> Рабочее задание A:
Под каким псевдонимом Герцык, согласно фрагменту документа, работала в журнале «Весы» после 1907 года?

> Фрагмент документа:
Аделаида Герцык - Из круга женского: Стихотворения, эссе
Жизнеописание Герцык содержит многие приметы времени, но его особенности ярко индивидуальны. Для ее биографии существенны очень стесненные материальные обстоятельства (только на короткое время отец в игре на бирже приобрел состояние), однако на хорошее образование, по-видимому, денег всегда хватало, как и на многочисленные долгие поездки, нередко ради поправки здоровья, в западноевропейское зарубежье, хотя, как показывают письма, путешествующих мучили денежные затруднения. Маршруты поездок часто вели в Италию, Швейцарию и Германию.
Литературный дебют несколько припозднился. Она начинает в 1898 году с эссе о Рёскине, чьей новой художественной теорией восхищается, а общественно-политические воззрения порицает как чересчур далекие от жизни. Критическая дистанция обусловлена как сопричастностью к народнической традиции (Герцык воодушевлена похвалой Михайлова в ее адрес), так и чисто женской точкой зрения: Герцык видит оторванность от жизни в неспособности Рёскина пересмотреть свои сублимированные отношения с женой. Позднее она переводит его «Прогулки по Флоренции. Заметки о христианском искусстве» (1902). Критический разбор Рёскина — скорее просветительская деятельность, чем литературная или художественная критика в строгом смысле слова, как ее понимали символисты. Такого рода работа продолжена в интересном разборе Реми де Гурмона и его концепции литературного языка, которая в своей рефлексии о языковых клише не столько подтверждает воззрения символистской теории языка, сколько предвосхищает взгляды позднейшего формализма, Бахтина и гораздо более поздней теории дискурса, или концепции детства у Ибсена, особенно интересовавшей Волошина. Эти ранние работы появлялись не во влиятельных, задающих тон журналах русского модерна — только после 1907 года она начинает работать под псевдонимом Сирин (позже использованным Набоковым) в журнале «Весы», — и никогда не включались в сборники. Так и не удостоились самостоятельной публикации и разнообразные ранние художественные тексты и автобиографические тексты детских воспоминаний[2]. Дебют в поэзии состоялся много позже, когда в 1910 году появилась первая книга «Стихотворения», позитивно принятая символистами старшего поколения (Бальмонт, Брюсов, Анненский, В. Иванов). Только Ходасевич позже роняет презрительное замечание в адрес всей женской поэзии: «Поэтессы старались всячески доказать, что они вовсе не люди, а „только женщины“, что ни до чего большого и важного им нет дела». Стихотворные циклы публиковались и раньше, с 1907 года, в разных антологиях и журналах. Таким образом, ее дебют совпал с рассветом акмеизма, хотя с биографической точки зрения она скорее примыкает к первому поколению символизма. Однако именно в различных течениях позднего модернизма она находит более адекватное, по сравнению с 1890-ми годами, восприятие. Ее лирический голос крепнет в эту пору и обретает истинную выразительность в религиозной поэзии.

> Исходные данные:
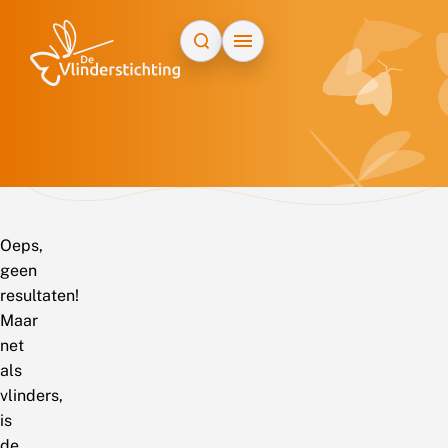
Doorgaan naar inhoud
Oeps,
geen
resultaten!
Maar
net
als
vlinders,
is
de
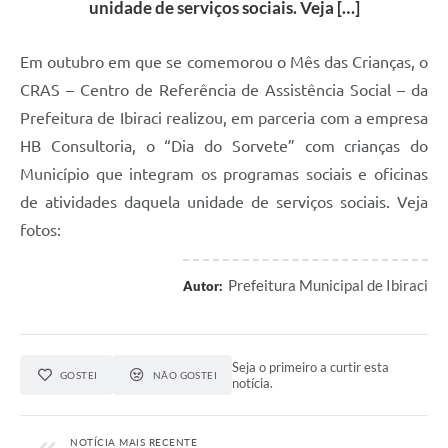
unidade de serviços sociais. Veja […]
Em outubro em que se comemorou o Mês das Crianças, o
CRAS – Centro de Referência de Assistência Social – da
Prefeitura de Ibiraci realizou, em parceria com a empresa
HB Consultoria, o “Dia do Sorvete” com crianças do
Município que integram os programas sociais e oficinas
de atividades daquela unidade de serviços sociais. Veja
fotos:
Prefeitura Municipal de Ibiraci
Autor:
Seja o primeiro a curtir esta
GOSTEI
NÃO GOSTEI
notícia.
NOTÍCIA MAIS RECENTE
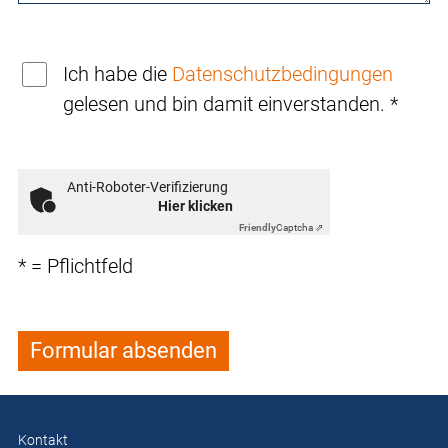
Ich habe die
Datenschutzbedingungen
gelesen und bin damit einverstanden. *
Anti-Roboter-Verifizierung
Hier klicken
Friendly
Captcha ⇗
* = Pflichtfeld
Formular absenden
Kontakt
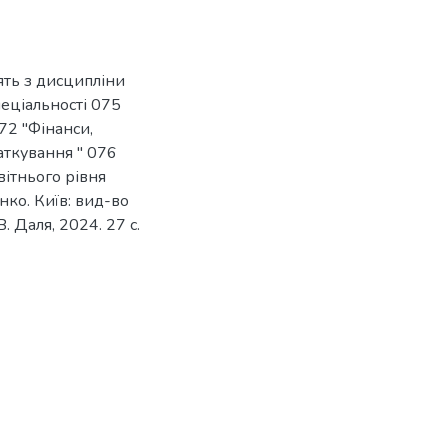
ять з дисципліни
пеціальності 075
2 "Фінанси,
аткування " 076
вітнього рівня
нко. Київ: вид-во
. Даля, 2024. 27 с.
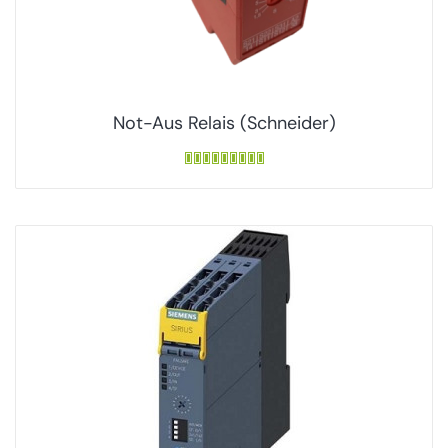
Not-Aus Relais (Schneider)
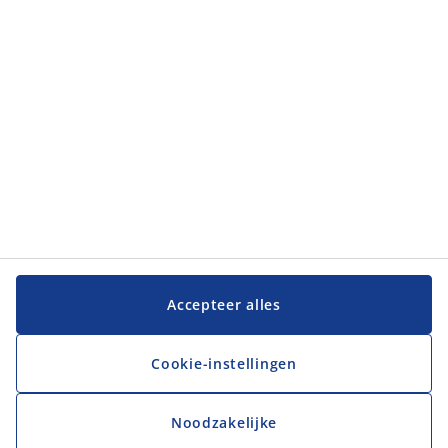
JYSK
JYSK
Hoofdkantoor
Volg JYSK
Taal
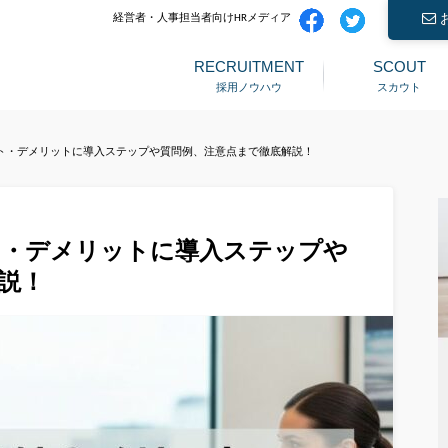
経営者・人事担当者向けHRメディア
RECRUITMENT
SCOUT
採用ノウハウ
スカウト
ト・デメリットに導入ステップや質問例、注意点まで徹底解説！
ト・デメリットに導入ステップや
説！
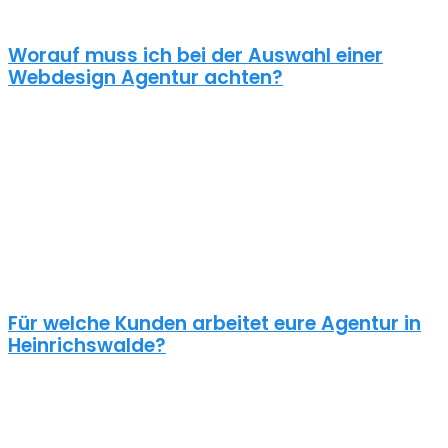
Standard Homepages erfolgreiche Webseiten macht.
Worauf muss ich bei der Auswahl einer
Webdesign Agentur achten?
Eine gute Webdesign Agentur in Heinrichswalde setzt sich intensiv
mit deiner Zielgruppe und deinen Zielen bei dieser auseinander.
Ein kundenzentrierter und benutzerfreundlicher Ansatz sollte
selbstverständlich sein.
Schaue dir die Referenzen an und frage auch was diese Seiten
gekostet haben. Ein Pauschalpreis ohne die Anforderungen zu
kennen ist meist ein Anzeichen für eine begrenzte Erfahrung der
Agentur.
Für welche Kunden arbeitet eure Agentur in
Heinrichswalde?
Planst du ein Redesign deiner bestehenden Website, brauchst du
einen neuen Webshop oder ein neues Logo?
Unsere Kunden sind vielseitig – genau wie unsere Freelancer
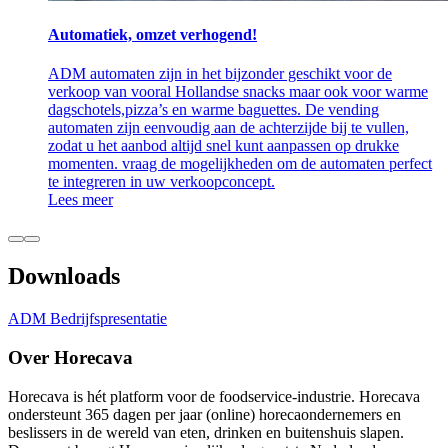
Automatiek, omzet verhogend!
ADM automaten zijn in het bijzonder geschikt voor de
verkoop van vooral Hollandse snacks maar ook voor warme
dagschotels,pizza’s en warme baguettes. De vending
automaten zijn eenvoudig aan de achterzijde bij te vullen,
zodat u het aanbod altijd snel kunt aanpassen op drukke
momenten. vraag de mogelijkheden om de automaten perfect
te integreren in uw verkoopconcept.
Lees meer
Downloads
ADM Bedrijfspresentatie
Over Horecava
Horecava is hét platform voor de foodservice-industrie. Horecava
ondersteunt 365 dagen per jaar (online) horecaondernemers en
beslissers in de wereld van eten, drinken en buitenshuis slapen.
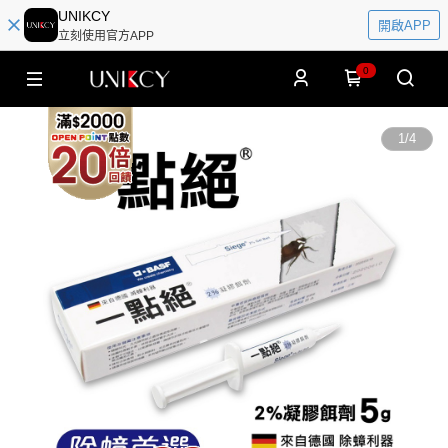
UNIKCY
開啟APP
立刻使用官方APP
0
1
/
4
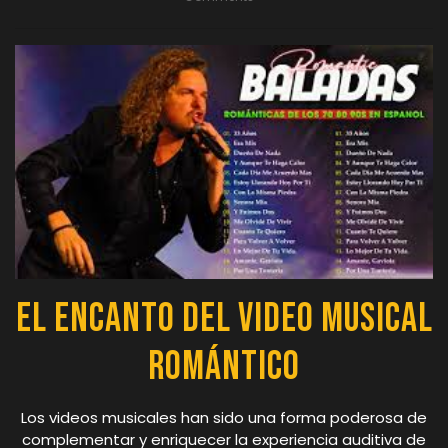
El Encanto del Video Musical
Romántico
Los videos musicales han sido una forma poderosa de
complementar y enriquecer la experiencia auditiva de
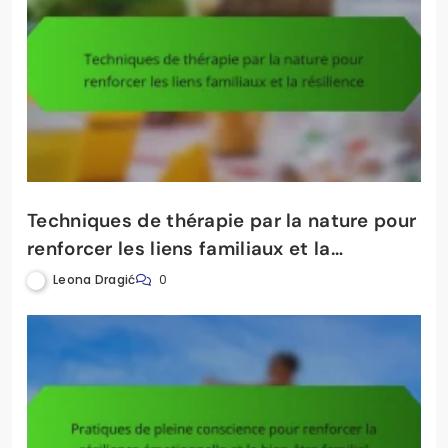
Techniques de thérapie par la nature pour
renforcer les liens familiaux et la
résilience
Leona Dragić
0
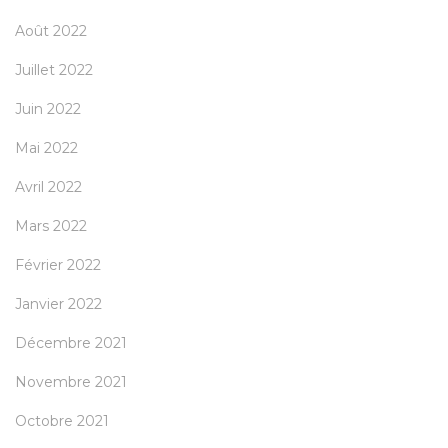
Août 2022
Juillet 2022
Juin 2022
Mai 2022
Avril 2022
Mars 2022
Février 2022
Janvier 2022
Décembre 2021
Novembre 2021
Octobre 2021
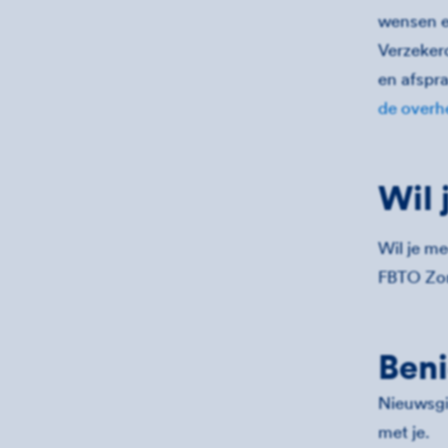
wensen en
Verzeker
en afspr
de overh
Wil 
Wil je m
FBTO Zo
Beni
Nieuwsgi
met je.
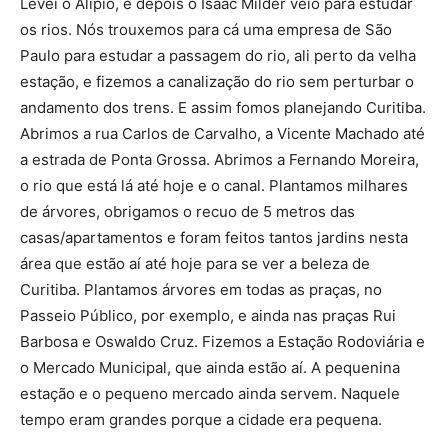
Levei o Alípio, e depois o Isaac Milder veio para estudar
os rios. Nós trouxemos para cá uma empresa de São
Paulo para estudar a passagem do rio, ali perto da velha
estação, e fizemos a canalização do rio sem perturbar o
andamento dos trens. E assim fomos planejando Curitiba.
Abrimos a rua Carlos de Carvalho, a Vicente Machado até
a estrada de Ponta Grossa. Abrimos a Fernando Moreira,
o rio que está lá até hoje e o canal. Plantamos milhares
de árvores, obrigamos o recuo de 5 metros das
casas/apartamentos e foram feitos tantos jardins nesta
área que estão aí até hoje para se ver a beleza de
Curitiba. Plantamos árvores em todas as praças, no
Passeio Público, por exemplo, e ainda nas praças Rui
Barbosa e Oswaldo Cruz. Fizemos a Estação Rodoviária e
o Mercado Municipal, que ainda estão aí. A pequenina
estação e o pequeno mercado ainda servem. Naquele
tempo eram grandes porque a cidade era pequena.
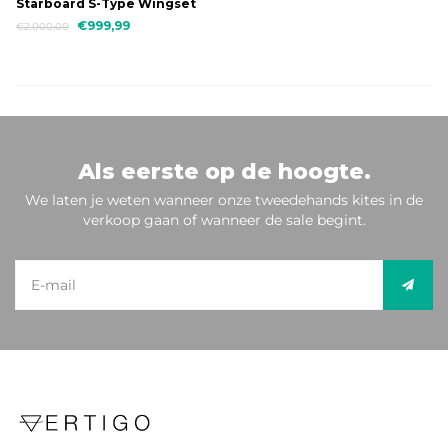
Starboard S-Type Wingset
QL2 2000 + 72 cm Mast
€999,99
€2.000,00
Als eerste op de hoogte.
We laten je weten wanneer onze tweedehands kites in de
verkoop gaan of wanneer de sale begint.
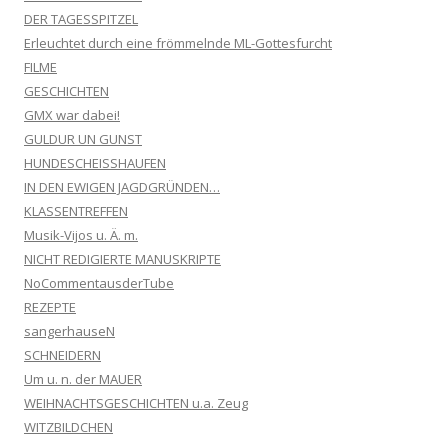
DER TAGESSPITZEL
Erleuchtet durch eine frömmelnde ML-Gottesfurcht
FILME
GESCHICHTEN
GMX war dabei!
GULDUR UN GUNST
HUNDESCHEISSHAUFEN
IN DEN EWIGEN JAGDGRÜNDEN…
KLASSENTREFFEN
Musik-Vijos u. Ä. m.
NICHT REDIGIERTE MANUSKRIPTE
NoCommentausderTube
REZEPTE
sangerhauseN
SCHNEIDERN
Um u. n. der MAUER
WEIHNACHTSGESCHICHTEN u.a. Zeug
WITZBILDCHEN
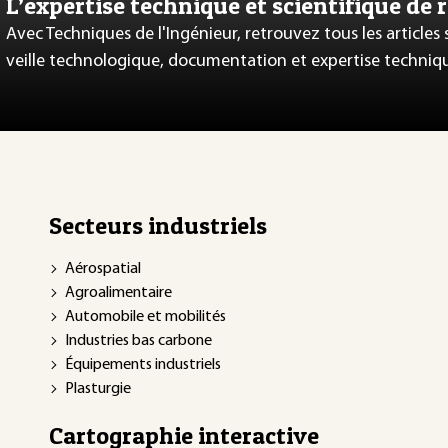
L’expertise technique et scientifique de 
Avec Techniques de l'Ingénieur, retrouvez tous les articles
veille technologique, documentation et expertise techniq
Secteurs industriels
Aérospatial
Agroalimentaire
Automobile et mobilités
Industries bas carbone
Équipements industriels
Plasturgie
Cartographie interactive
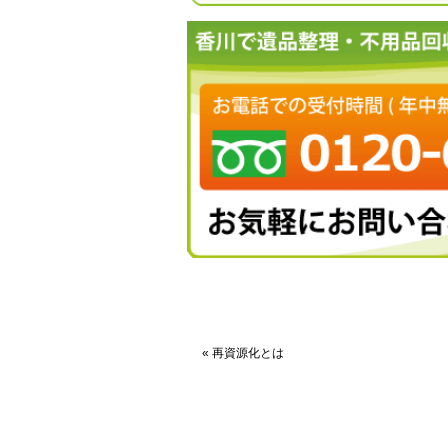
« 再資源化とは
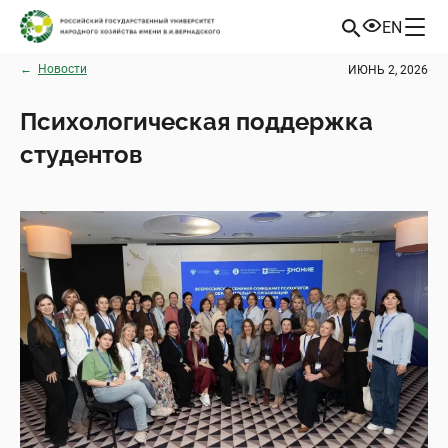
EN
←
Новости
ИЮНЬ 2, 2026
Психологическая поддержка
студентов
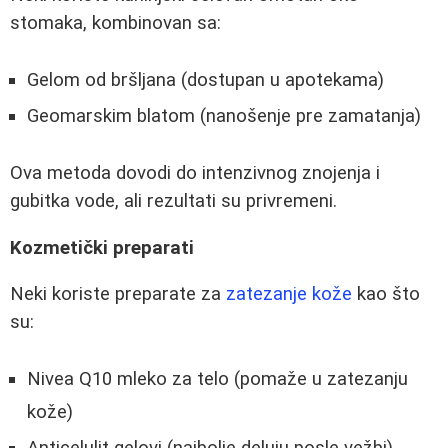
stomaka, kombinovan sa:
Gelom od bršljana (dostupan u apotekama)
Geomarskim blatom (nanošenje pre zamatanja)
Ova metoda dovodi do intenzivnog znojenja i
gubitka vode, ali rezultati su privremeni.
Kozmetički preparati
Neki koriste preparate za
zatezanje kože
kao što
su:
Nivea Q10 mleko za telo (pomaže u zatezanju
kože)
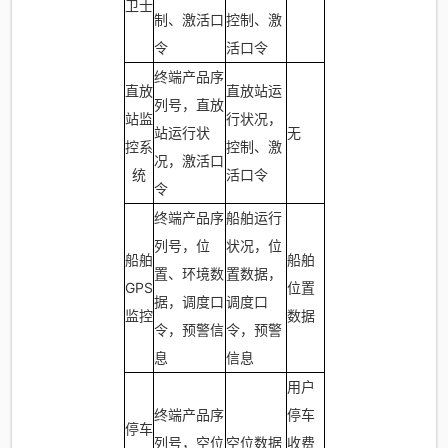
卫士
制、激活口
控制、激
令
活口令
终端产品序
直放
直放站运
列号，直放
站监
行状况，
站运行状
无
控系
控制、激
况，激活口
统
活口令
令
终端产品序
船舶运行
列号，位
状况，位
船舶
船舶
置、环境数
置数据，
GPS
位置
据，调度口
调度口
监控
数据
令，预警信
令，预警
息
信息
用户
终端产品序
停车
停车
列号，空位
空位数据
收费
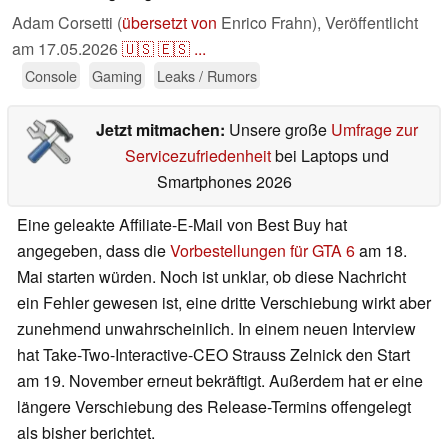
Adam Corsetti (
übersetzt von
Enrico Frahn),
Veröffentlicht
am
17.05.2026
🇺🇸
🇪🇸
...
Console
Gaming
Leaks / Rumors
Jetzt mitmachen:
Unsere große
Umfrage zur
Servicezufriedenheit
bei Laptops und
Smartphones 2026
Eine geleakte Affiliate-E-Mail von Best Buy hat
angegeben, dass die
Vorbestellungen für GTA 6
am 18.
Mai starten würden. Noch ist unklar, ob diese Nachricht
ein Fehler gewesen ist, eine dritte Verschiebung wirkt aber
zunehmend unwahrscheinlich. In einem neuen Interview
hat Take-Two-Interactive-CEO Strauss Zelnick den Start
am 19. November erneut bekräftigt. Außerdem hat er eine
längere Verschiebung des Release-Termins offengelegt
als bisher berichtet.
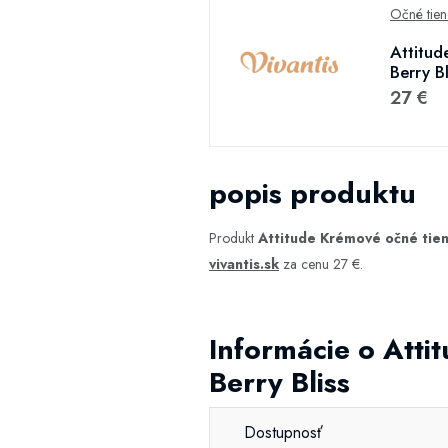
Očné tien
Attitud
Berry Bl
27 €
popis produktu
Produkt
Attitude Krémové očné tien
vivantis.sk
za cenu 27 €.
Informácie o Att
Berry Bliss
Dostupnosť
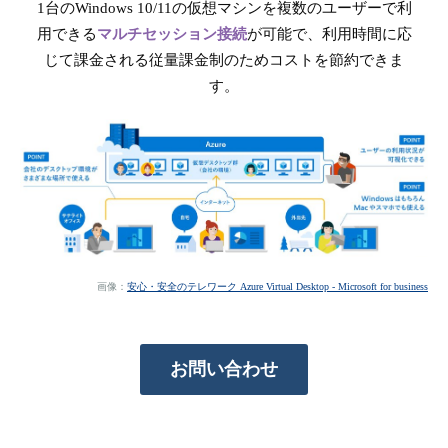
1台のWindows 10/11の仮想マシンを複数のユーザーで利
用できる
マルチセッション接続
が可能で、利用時間に応
じて課金される従量課金制のためコストを節約できま
す。
画像：
安心・安全のテレワーク Azure Virtual Desktop - Microsoft for business
お問い合わせ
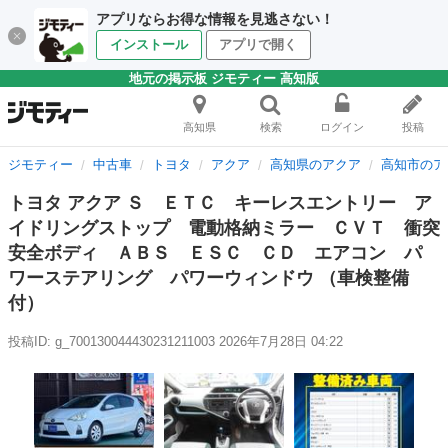
アプリならお得な情報を見逃さない！
インストール
アプリで開く
地元の掲示板 ジモティー 高知版
高知県
検索
ログイン
投稿
ジモティー
中古車
トヨタ
アクア
高知県のアクア
高知市のア
トヨタ アクア Ｓ ＥＴＣ キーレスエントリー ア
イドリングストップ 電動格納ミラー ＣＶＴ 衝突
安全ボディ ＡＢＳ ＥＳＣ ＣＤ エアコン パ
ワーステアリング パワーウィンドウ （車検整備
付）
投稿ID: g_700130044430231211003
2026年7月28日 04:22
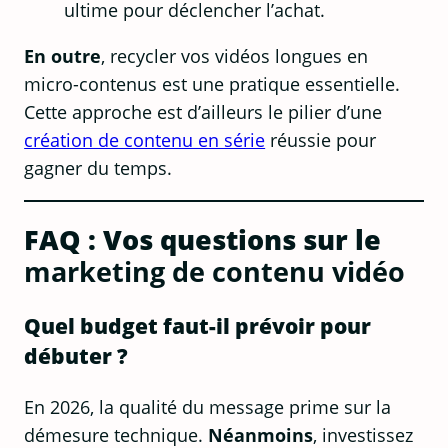
ultime pour déclencher l’achat.
En outre
, recycler vos vidéos longues en
micro-contenus est une pratique essentielle.
Cette approche est d’ailleurs le pilier d’une
création de contenu en série
réussie pour
gagner du temps.
FAQ : Vos questions sur le
marketing de contenu vidéo
Quel budget faut-il prévoir pour
débuter ?
En 2026, la qualité du message prime sur la
démesure technique.
Néanmoins
, investissez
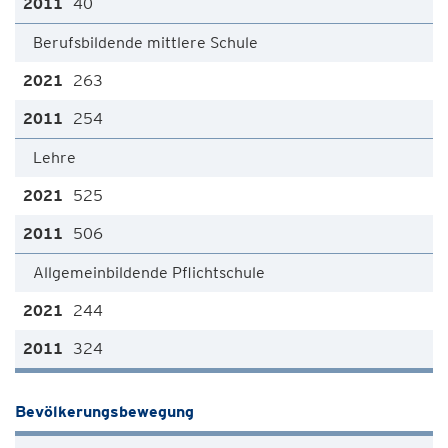
40
Berufsbildende mittlere Schule
263
254
Lehre
525
506
Allgemeinbildende Pflichtschule
244
324
Bevölkerungsbewegung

> Рабочее задание B:
Перепишите строки перечня в виде нумерованного списка без пустых строк. Начните со строки, где есть «DER TAGESSPITZEL», и закончите строкой с «WITZBILDCHEN».

> Место для ответа A:
Под псевдонимом Сирин.

> Место для ответа B:
1. DER TAGESSPITZEL
2. Erleuchtet durch eine frömmelnde ML-Gottesfurcht
3. FILME
4. GESCHICHTEN
5. GMX war dabei!
6. GULDUR UN GUNST
7. HUNDESCHEISSHAUFEN
8. IN DEN EWIGEN JAGDGRÜNDEN…
9. KLASSENTREFFEN
10. Musik-Vijos u. Ä. m.
11. NICHT REDIGIERTE MANUSKRIPTE
12. NoCommentausderTube
13. REZEPTE
14. sangerhauseN
15. SCHNEIDERN
16. Um u. n. der MAUER
17. WEIHNACHTSGESCHICHTEN u.a. Zeug
18. WITZBILDCHEN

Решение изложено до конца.